Auch beim Unterkapitel zu PTSD hatte ich grosse Mühe. Die Autorin verwechselt Korrelation mit Kausalität und behauptet, der Zusammenhang zwischen PTSD und AD(H)S liesse sich damit erklären, dass Frauen mit AD(H)S naiver und risikobereiter seien. Diese Formulierung ist nicht nur falsch, sondern stigmatisierend und grenzt an Victim-Blaming – als ob es die Schuld der Betroffenen sei, häufiger Opfer sexueller Gewalt zu werden.
Neben diesen Kritikpunkten, die sich vor allem auf problematische Formulierungen fokussieren, war ich am Ende aber auch inhaltlich enttäuscht. Das Buch richtet sich speziell an weibliche Personen, am Ende kommen die speziell weiblichen Aspekte für mich im Buch aber viel zu kurz. Irgendwann geht Neuy zwar auf biologisch weibliche Aspekte wie den Zyklus, die Wechseljahre oder die Sexualität ein, diese Beschreibungen lasen sich für mich aber allgemeingültig für das weibliche Geschlecht und haben für mich nicht speziell etwas mit einem AD(H)S zu tun. Ja, es gibt Frauen, die hormonelle Schwankungen erleben, was sich wiederum auf die Stimmung auswirken kann. Ja, es gibt Frauen, deren Sexualität sich nach einer Geburt und mit Kleinkindern aufgrund der fehlenden Zeit verändert, was zwangsläufig Auswirkungen auf die Partnerschaft hat.
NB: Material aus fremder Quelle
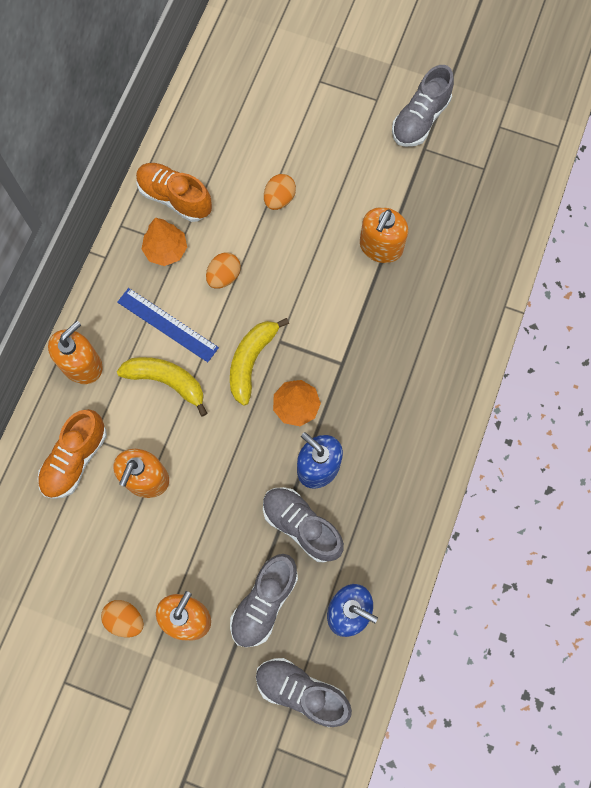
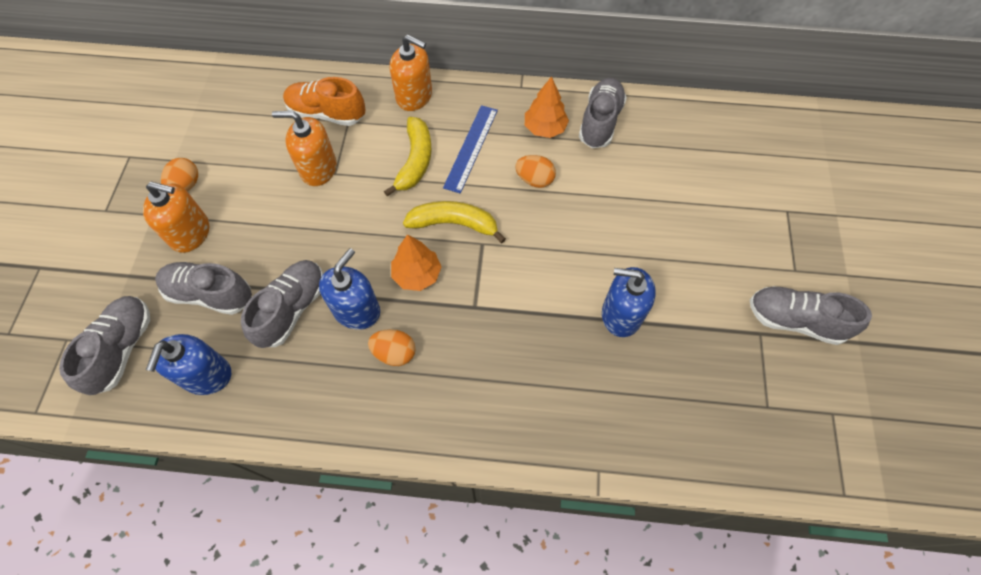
camera: 75 degrees right, 10 degrees down
orange shoe [136,163,212,222] -> grey shoe [579,78,627,148]
orange egg [264,174,296,210] -> orange egg moved to [368,329,416,366]
orange soap dispenser [360,207,408,263] -> blue soap dispenser [602,267,656,337]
Aber all dies hat für mich nicht speziell mit einem AD(H)S zu tun, sondern eher mit dem Frausein an sich.
Am Ende werden auch Strategien im Umgang mit gewissen Schwierigkeiten beschrieben, die jedoch altbewährt und bereits aus anderen Fachbüchern bekannt sind, und somit nicht speziell für Frauen formuliert wurden.
Was mir jedoch gut gefallen hat, ist, dass die Autorin sehr oft die positiven Seiten eines AD(H)S aufzeigt, und welche Stärken es mit sich bringt, statt sich nur auf die Defizite zu fokussieren.